### EXERCISE DETAILS
Would you print the data below exactly, leaving out every picture?

### EXERCISE DATA
=== Section Start ===
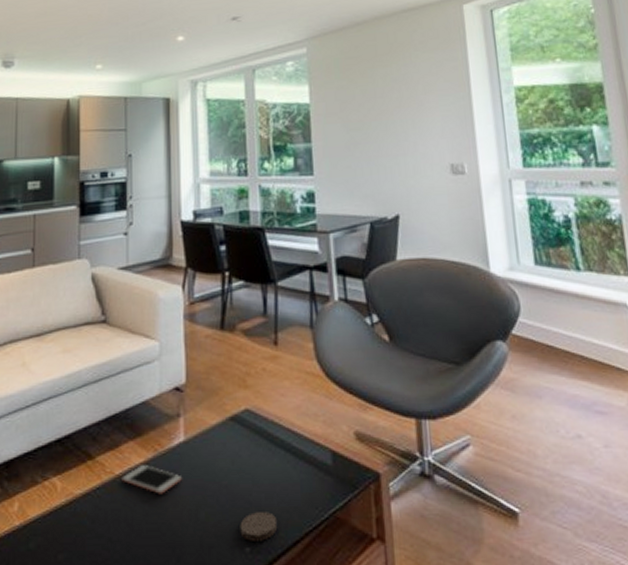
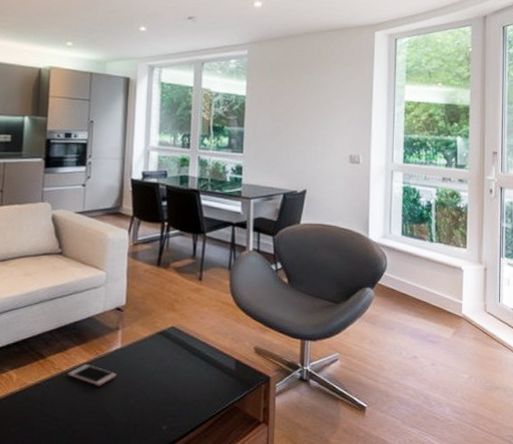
coaster: present [240,512,278,541] -> none [160,401,189,422]

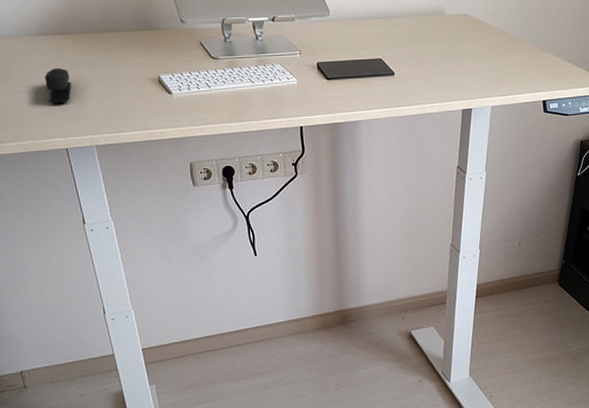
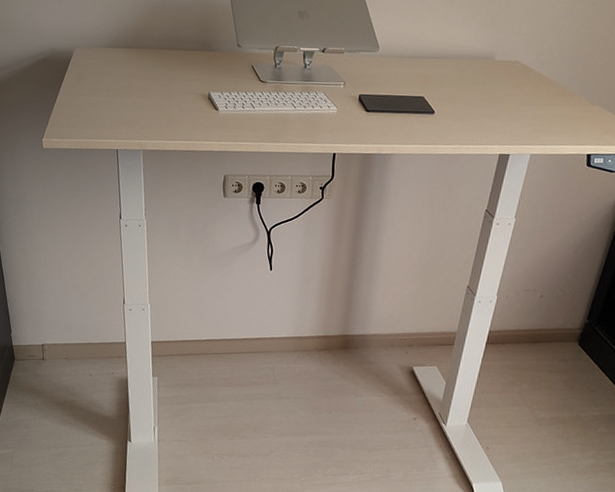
stapler: present [44,67,71,104] -> none [109,77,131,109]

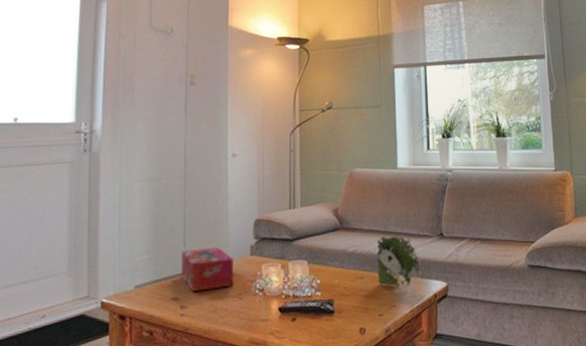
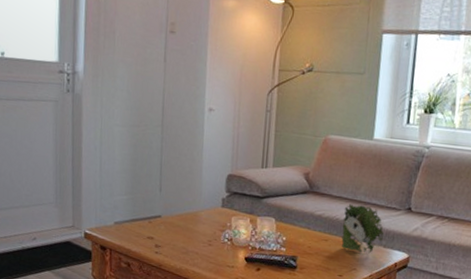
tissue box: present [180,247,234,291] -> none [156,195,206,234]

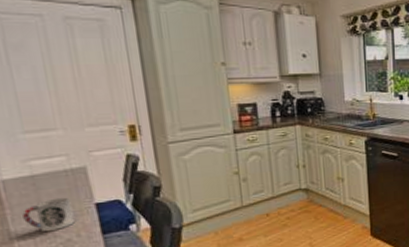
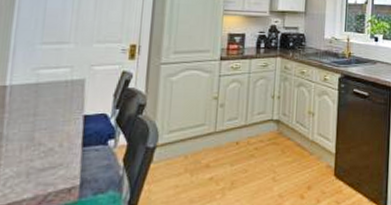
cup: present [22,197,75,231] -> none [17,106,63,138]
=== Section End ===
### WRITTEN ANSWER
coaster: present [240,512,278,541] -> none [160,401,189,422]

stapler: present [44,67,71,104] -> none [109,77,131,109]

tissue box: present [180,247,234,291] -> none [156,195,206,234]

cup: present [22,197,75,231] -> none [17,106,63,138]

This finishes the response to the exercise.